Print the listing exactly, but only as far as the line containing "photomicrograph of human". The first line and that line are both included.
[[ INFORMATION open ]]
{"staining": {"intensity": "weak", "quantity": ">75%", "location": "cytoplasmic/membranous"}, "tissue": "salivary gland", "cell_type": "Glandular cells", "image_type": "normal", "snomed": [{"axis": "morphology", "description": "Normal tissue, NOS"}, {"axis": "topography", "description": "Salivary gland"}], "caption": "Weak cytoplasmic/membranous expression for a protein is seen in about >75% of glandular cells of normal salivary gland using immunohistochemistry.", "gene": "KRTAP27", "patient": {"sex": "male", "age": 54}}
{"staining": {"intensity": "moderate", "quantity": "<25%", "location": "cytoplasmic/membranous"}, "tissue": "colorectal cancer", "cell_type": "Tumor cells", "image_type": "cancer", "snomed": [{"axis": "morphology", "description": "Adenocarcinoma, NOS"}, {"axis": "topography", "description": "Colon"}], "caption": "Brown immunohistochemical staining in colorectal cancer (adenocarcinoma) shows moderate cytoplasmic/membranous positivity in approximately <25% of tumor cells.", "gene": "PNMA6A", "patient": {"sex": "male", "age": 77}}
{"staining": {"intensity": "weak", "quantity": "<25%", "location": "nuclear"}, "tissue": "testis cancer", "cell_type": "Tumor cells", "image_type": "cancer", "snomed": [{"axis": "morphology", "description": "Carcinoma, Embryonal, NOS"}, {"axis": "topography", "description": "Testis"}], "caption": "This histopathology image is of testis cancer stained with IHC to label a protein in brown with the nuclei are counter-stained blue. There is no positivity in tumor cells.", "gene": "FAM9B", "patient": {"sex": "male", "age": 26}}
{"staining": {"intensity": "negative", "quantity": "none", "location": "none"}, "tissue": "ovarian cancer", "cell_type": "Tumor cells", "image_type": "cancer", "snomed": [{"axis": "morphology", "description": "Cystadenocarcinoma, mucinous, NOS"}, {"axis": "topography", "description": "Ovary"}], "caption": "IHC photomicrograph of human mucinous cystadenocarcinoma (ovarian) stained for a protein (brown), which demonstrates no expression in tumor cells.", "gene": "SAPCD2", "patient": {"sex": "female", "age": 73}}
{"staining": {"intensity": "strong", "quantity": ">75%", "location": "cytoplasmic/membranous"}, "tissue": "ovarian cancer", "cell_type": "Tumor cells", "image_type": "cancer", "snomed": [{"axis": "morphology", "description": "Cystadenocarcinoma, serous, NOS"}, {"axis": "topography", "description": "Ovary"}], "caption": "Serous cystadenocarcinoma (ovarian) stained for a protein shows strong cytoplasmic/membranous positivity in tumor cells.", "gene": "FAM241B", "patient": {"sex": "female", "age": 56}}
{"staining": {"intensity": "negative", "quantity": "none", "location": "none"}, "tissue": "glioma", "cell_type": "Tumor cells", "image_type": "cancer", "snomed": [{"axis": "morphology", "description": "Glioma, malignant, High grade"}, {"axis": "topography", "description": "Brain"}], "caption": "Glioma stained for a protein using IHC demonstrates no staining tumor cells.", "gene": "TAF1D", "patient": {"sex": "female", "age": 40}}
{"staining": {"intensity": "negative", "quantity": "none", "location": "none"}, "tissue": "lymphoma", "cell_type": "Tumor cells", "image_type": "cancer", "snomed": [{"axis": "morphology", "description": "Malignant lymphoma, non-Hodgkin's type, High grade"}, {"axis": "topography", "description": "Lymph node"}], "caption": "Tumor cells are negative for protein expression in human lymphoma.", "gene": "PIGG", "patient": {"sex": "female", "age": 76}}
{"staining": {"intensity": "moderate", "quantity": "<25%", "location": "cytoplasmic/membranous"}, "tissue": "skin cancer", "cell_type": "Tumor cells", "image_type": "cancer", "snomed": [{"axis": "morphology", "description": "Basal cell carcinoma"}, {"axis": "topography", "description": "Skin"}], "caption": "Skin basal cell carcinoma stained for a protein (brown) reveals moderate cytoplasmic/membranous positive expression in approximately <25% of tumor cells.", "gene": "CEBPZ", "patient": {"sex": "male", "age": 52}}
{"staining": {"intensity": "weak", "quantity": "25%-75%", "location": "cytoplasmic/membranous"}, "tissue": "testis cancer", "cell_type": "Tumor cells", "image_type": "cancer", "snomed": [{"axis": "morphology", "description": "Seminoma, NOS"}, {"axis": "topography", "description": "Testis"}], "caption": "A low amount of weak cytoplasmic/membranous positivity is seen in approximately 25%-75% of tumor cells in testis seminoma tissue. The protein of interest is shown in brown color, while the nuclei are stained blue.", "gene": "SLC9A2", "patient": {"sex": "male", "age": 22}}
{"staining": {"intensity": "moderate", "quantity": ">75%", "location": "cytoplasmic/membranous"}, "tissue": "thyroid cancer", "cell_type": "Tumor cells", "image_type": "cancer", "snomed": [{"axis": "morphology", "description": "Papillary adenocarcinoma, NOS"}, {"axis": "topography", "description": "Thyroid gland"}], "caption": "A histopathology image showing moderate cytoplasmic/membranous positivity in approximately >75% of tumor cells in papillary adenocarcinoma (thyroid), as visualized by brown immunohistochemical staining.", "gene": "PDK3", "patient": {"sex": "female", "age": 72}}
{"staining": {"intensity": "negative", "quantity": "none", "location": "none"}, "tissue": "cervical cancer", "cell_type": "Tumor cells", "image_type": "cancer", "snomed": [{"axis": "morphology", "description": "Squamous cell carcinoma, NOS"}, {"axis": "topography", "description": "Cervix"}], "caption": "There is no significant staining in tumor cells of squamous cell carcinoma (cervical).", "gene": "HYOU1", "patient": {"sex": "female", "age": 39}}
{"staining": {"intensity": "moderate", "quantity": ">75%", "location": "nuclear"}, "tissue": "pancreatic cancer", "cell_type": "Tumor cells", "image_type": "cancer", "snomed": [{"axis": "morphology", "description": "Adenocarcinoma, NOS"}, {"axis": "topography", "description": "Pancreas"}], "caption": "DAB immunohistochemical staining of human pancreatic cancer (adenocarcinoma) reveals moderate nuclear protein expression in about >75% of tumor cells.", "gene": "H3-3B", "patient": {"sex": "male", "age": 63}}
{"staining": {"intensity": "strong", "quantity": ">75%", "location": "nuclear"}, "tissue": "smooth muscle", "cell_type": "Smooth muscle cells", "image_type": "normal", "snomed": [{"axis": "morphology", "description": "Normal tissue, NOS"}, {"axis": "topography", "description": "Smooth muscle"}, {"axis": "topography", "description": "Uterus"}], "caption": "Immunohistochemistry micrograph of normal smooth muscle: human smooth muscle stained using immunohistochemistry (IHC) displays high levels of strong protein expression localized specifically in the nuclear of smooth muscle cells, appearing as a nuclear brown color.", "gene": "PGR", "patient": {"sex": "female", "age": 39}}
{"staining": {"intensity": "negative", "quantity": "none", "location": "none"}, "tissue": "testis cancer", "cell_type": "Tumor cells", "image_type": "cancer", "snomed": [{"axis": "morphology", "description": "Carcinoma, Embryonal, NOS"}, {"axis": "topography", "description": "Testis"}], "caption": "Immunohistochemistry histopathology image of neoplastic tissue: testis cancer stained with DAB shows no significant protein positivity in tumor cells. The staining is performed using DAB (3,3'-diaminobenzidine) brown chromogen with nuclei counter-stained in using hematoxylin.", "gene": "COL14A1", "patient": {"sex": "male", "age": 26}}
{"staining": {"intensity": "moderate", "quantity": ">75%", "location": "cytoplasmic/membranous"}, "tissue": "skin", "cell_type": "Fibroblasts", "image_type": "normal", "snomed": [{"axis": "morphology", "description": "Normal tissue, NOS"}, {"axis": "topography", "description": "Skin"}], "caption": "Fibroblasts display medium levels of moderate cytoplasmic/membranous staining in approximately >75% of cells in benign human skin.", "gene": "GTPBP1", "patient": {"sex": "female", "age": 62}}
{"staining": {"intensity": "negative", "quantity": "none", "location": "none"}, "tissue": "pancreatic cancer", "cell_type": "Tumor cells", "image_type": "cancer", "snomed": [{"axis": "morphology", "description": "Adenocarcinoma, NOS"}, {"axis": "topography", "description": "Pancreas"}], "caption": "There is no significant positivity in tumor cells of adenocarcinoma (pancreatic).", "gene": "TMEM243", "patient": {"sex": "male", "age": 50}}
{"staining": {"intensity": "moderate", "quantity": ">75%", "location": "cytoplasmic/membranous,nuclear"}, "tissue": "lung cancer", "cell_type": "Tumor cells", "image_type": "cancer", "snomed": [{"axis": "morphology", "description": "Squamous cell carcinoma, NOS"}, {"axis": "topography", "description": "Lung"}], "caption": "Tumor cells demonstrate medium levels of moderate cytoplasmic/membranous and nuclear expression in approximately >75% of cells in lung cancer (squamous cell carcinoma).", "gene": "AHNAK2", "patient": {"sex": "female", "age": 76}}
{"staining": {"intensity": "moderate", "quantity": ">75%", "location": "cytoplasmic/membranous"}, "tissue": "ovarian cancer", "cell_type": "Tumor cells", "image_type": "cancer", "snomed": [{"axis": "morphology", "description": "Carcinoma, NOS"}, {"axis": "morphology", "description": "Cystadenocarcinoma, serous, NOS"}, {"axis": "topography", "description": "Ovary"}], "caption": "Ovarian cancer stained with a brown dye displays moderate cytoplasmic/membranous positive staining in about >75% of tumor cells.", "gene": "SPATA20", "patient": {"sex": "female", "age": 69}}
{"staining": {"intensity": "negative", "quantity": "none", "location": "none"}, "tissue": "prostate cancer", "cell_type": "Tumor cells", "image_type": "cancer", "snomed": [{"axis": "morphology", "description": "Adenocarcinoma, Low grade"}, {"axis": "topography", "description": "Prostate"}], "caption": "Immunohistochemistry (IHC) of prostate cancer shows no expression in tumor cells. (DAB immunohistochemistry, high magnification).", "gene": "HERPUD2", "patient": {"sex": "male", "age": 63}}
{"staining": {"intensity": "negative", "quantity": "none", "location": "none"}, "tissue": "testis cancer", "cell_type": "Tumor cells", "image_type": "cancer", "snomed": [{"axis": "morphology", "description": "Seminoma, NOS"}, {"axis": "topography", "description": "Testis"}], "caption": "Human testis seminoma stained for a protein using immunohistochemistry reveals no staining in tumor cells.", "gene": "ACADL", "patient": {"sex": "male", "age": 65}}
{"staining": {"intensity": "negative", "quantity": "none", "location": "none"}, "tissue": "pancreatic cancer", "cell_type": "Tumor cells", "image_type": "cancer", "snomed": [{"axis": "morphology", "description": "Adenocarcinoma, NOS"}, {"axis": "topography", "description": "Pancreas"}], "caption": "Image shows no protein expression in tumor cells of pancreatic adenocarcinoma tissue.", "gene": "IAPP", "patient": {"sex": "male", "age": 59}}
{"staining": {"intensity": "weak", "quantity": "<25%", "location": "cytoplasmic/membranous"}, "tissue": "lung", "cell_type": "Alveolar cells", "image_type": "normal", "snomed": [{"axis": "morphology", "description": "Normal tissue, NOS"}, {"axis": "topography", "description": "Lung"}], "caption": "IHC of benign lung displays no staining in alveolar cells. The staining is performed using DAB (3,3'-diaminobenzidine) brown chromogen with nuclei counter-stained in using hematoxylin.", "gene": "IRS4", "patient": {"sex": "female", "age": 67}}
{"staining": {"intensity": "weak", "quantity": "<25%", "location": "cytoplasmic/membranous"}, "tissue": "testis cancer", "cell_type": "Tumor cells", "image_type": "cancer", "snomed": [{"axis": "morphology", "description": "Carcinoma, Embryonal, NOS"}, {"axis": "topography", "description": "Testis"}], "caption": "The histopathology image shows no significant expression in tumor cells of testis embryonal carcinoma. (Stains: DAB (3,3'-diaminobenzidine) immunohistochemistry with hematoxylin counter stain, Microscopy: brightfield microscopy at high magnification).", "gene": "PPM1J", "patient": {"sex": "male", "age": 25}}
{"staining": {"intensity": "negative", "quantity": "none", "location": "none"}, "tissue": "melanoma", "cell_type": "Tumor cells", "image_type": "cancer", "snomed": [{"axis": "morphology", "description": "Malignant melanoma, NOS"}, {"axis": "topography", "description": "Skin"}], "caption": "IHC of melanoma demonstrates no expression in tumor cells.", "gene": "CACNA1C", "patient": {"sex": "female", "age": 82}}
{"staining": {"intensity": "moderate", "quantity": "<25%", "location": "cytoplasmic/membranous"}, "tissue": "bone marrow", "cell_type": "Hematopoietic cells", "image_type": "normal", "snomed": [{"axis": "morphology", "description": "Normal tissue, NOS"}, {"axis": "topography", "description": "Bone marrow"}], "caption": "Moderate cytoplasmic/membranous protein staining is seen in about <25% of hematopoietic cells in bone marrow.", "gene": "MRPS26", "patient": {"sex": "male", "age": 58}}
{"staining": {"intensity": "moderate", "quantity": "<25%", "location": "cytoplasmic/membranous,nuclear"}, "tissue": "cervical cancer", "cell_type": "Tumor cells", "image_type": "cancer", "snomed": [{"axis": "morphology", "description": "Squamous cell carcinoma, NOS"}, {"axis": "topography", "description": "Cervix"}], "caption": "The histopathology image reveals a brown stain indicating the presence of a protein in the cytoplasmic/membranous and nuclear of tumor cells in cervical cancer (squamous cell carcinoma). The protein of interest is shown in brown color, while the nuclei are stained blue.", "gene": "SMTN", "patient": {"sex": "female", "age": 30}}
[[ INFORMATION closed ]]
ANSWER AREA
{"staining": {"intensity": "weak", "quantity": ">75%", "location": "cytoplasmic/membranous"}, "tissue": "salivary gland", "cell_type": "Glandular cells", "image_type": "normal", "snomed": [{"axis": "morphology", "description": "Normal tissue, NOS"}, {"axis": "topography", "description": "Salivary gland"}], "caption": "Weak cytoplasmic/membranous expression for a protein is seen in about >75% of glandular cells of normal salivary gland using immunohistochemistry.", "gene": "KRTAP27", "patient": {"sex": "male", "age": 54}}
{"staining": {"intensity": "moderate", "quantity": "<25%", "location": "cytoplasmic/membranous"}, "tissue": "colorectal cancer", "cell_type": "Tumor cells", "image_type": "cancer", "snomed": [{"axis": "morphology", "description": "Adenocarcinoma, NOS"}, {"axis": "topography", "description": "Colon"}], "caption": "Brown immunohistochemical staining in colorectal cancer (adenocarcinoma) shows moderate cytoplasmic/membranous positivity in approximately <25% of tumor cells.", "gene": "PNMA6A", "patient": {"sex": "male", "age": 77}}
{"staining": {"intensity": "weak", "quantity": "<25%", "location": "nuclear"}, "tissue": "testis cancer", "cell_type": "Tumor cells", "image_type": "cancer", "snomed": [{"axis": "morphology", "description": "Carcinoma, Embryonal, NOS"}, {"axis": "topography", "description": "Testis"}], "caption": "This histopathology image is of testis cancer stained with IHC to label a protein in brown with the nuclei are counter-stained blue. There is no positivity in tumor cells.", "gene": "FAM9B", "patient": {"sex": "male", "age": 26}}
{"staining": {"intensity": "negative", "quantity": "none", "location": "none"}, "tissue": "ovarian cancer", "cell_type": "Tumor cells", "image_type": "cancer", "snomed": [{"axis": "morphology", "description": "Cystadenocarcinoma, mucinous, NOS"}, {"axis": "topography", "description": "Ovary"}], "caption": "IHC photomicrograph of human mucinous cystadenocarcinoma (ovarian) stained for a protein (brown), which demonstrates no expression in tumor cells.", "gene": "SAPCD2", "patient": {"sex": "female", "age": 73}}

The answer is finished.